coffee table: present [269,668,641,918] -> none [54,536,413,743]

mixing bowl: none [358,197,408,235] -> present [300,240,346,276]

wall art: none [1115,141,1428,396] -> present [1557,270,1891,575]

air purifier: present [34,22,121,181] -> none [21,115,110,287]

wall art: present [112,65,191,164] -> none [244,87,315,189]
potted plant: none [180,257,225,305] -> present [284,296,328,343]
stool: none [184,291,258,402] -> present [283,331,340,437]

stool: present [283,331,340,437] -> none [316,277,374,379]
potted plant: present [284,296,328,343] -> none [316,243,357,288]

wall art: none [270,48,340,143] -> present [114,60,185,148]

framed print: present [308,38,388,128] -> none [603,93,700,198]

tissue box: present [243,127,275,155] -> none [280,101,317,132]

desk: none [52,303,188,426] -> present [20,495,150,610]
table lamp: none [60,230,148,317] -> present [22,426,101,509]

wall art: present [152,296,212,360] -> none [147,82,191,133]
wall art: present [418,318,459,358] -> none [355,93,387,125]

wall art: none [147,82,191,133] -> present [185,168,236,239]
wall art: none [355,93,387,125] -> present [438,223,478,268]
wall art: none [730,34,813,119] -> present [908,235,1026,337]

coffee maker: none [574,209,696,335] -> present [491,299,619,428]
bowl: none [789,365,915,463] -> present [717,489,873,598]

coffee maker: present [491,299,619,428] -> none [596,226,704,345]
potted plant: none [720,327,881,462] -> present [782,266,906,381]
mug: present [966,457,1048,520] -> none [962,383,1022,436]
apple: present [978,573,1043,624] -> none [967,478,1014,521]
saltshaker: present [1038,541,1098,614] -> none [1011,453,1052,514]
+--
**Task objective**
In the listing above, find the line holding "stool: present [283,331,340,437]" and the line holding "coffee maker: none", then output those two lines and every line between them exactly.

**Answer**
stool: present [283,331,340,437] -> none [316,277,374,379]
potted plant: present [284,296,328,343] -> none [316,243,357,288]

wall art: none [270,48,340,143] -> present [114,60,185,148]

framed print: present [308,38,388,128] -> none [603,93,700,198]

tissue box: present [243,127,275,155] -> none [280,101,317,132]

desk: none [52,303,188,426] -> present [20,495,150,610]
table lamp: none [60,230,148,317] -> present [22,426,101,509]

wall art: present [152,296,212,360] -> none [147,82,191,133]
wall art: present [418,318,459,358] -> none [355,93,387,125]

wall art: none [147,82,191,133] -> present [185,168,236,239]
wall art: none [355,93,387,125] -> present [438,223,478,268]
wall art: none [730,34,813,119] -> present [908,235,1026,337]

coffee maker: none [574,209,696,335] -> present [491,299,619,428]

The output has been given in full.